Simply put. It takes. Money. To run. A company. And the advertising dollars for local media don't add up much better than for, say, the aforementioned local art movie house. After DNA Info and Gothamist disappeared a couple months ago after workers threatened to unionize, BKLNER. seemed all the more crucial.

So when Liena announced that she'd need to close up shop by end of this year if she didn't reach a threshold of subscribers (or in the parlance of non-profits "donors"). But like some Christmas miracle out of "It's a Wonderful Life" nearly 2000 hearty souls whipped out their plastic to sign up to make payments as low as $2 a month to keep the enterprise going - for now.

Dataset items
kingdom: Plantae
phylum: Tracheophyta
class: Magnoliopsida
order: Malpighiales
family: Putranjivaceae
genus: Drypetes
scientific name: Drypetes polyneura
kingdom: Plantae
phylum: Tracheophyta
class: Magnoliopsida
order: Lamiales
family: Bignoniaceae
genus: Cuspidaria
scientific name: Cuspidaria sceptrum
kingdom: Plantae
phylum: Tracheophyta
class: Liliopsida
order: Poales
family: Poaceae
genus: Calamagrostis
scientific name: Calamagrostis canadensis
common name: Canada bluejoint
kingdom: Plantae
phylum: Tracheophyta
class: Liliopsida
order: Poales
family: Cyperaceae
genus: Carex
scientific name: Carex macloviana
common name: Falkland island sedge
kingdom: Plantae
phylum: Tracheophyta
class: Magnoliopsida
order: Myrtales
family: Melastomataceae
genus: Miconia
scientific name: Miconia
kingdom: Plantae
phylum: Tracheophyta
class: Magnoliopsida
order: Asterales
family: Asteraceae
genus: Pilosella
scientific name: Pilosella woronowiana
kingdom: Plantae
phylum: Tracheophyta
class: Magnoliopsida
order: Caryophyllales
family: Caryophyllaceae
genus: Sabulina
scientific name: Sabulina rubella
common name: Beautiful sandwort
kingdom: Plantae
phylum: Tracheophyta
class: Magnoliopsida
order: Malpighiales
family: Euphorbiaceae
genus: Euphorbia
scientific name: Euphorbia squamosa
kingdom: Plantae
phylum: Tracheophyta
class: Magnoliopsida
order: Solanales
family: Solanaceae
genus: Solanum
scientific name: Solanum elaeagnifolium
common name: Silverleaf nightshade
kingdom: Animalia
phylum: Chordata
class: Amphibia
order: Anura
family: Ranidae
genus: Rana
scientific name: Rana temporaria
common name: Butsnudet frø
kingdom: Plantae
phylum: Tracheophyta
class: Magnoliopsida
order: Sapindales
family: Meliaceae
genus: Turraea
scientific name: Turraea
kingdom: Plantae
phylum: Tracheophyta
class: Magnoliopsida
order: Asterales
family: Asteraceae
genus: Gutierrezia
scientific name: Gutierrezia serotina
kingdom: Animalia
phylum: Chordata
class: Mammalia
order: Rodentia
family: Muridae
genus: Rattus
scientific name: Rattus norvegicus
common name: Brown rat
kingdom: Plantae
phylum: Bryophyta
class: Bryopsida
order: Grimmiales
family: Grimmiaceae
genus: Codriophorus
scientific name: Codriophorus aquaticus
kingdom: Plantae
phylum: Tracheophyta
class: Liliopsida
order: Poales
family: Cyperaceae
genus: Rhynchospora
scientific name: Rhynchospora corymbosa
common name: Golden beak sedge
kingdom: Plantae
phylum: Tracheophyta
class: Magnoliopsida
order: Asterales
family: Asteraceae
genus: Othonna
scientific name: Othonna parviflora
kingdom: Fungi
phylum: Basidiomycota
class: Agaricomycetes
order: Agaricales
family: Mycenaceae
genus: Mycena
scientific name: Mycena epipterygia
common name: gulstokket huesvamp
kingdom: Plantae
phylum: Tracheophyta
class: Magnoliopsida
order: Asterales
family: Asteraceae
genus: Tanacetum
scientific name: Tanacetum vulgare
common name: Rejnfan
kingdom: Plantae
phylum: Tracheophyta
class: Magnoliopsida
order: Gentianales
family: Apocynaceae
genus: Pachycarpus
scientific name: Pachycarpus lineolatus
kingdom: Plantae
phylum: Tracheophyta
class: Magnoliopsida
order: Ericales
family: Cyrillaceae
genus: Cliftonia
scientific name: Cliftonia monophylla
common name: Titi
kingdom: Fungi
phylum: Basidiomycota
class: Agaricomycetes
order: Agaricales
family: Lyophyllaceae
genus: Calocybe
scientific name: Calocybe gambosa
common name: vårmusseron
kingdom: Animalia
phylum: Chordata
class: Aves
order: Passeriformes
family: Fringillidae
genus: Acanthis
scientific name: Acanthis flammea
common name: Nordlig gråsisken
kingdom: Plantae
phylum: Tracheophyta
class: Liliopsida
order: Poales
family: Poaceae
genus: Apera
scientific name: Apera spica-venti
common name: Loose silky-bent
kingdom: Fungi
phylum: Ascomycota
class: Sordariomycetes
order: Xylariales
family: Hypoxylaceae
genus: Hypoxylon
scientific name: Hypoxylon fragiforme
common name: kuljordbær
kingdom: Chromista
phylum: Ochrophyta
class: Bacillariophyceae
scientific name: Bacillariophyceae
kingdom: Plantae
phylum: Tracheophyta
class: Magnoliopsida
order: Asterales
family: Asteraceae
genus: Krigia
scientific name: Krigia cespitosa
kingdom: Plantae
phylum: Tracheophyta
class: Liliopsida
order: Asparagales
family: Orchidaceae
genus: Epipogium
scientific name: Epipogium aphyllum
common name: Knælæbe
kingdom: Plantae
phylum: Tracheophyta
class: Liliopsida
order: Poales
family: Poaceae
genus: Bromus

• **Task item A**
Based on the text about BKLNER, decide whether each statement agrees with it. Answer yes or no for each, and quote the exact words from the text that decide it. (i) DNA Info and Gothamist disappeared after workers threatened to unionize. (ii) The lowest payment offered was $5 a month. (iii) Nearly 2000 people signed up to pay.
• **Task item B**
Carry the text about BKLNER forward, starting right after its last sentence.
These entries are separate material and have nothing to do with the text about BKLNER.

• **Answer area A**
(i) Yes: "After DNA Info and Gothamist disappeared a couple months ago after workers threatened to unionize"
(ii) No: "payments as low as $2 a month"
(iii) Yes: "nearly 2000 hearty souls whipped out their plastic"

• **Answer area B**
And to roll with this theme the Q just noticed that relatively longtime falafel stop NY Halal & Co just became Atomic Wings, probably to boost numbers. Shrewd move methinks. Folks love wings, even when they look like warmed over schmegg. Think on it. Someone had to actually stage and take this picture, and conclude it was a winner:


And tonight, the joint was still serving curries and lamb over rice. So maybe they're going to cash in on the Atomic chain name while still serving their Halal standbys. Apparently Atomic Wings is one of those joints that co-exists anyway. Like, you can be both an Atomic Wings and the Local Bar, or Atomic Wings and Le Haberdashery.

The Q's a big boy and he loves crappy food. But quite honestly, that picture is giving me a hankering for a fast at least til the break of said fast. As in, nighty night.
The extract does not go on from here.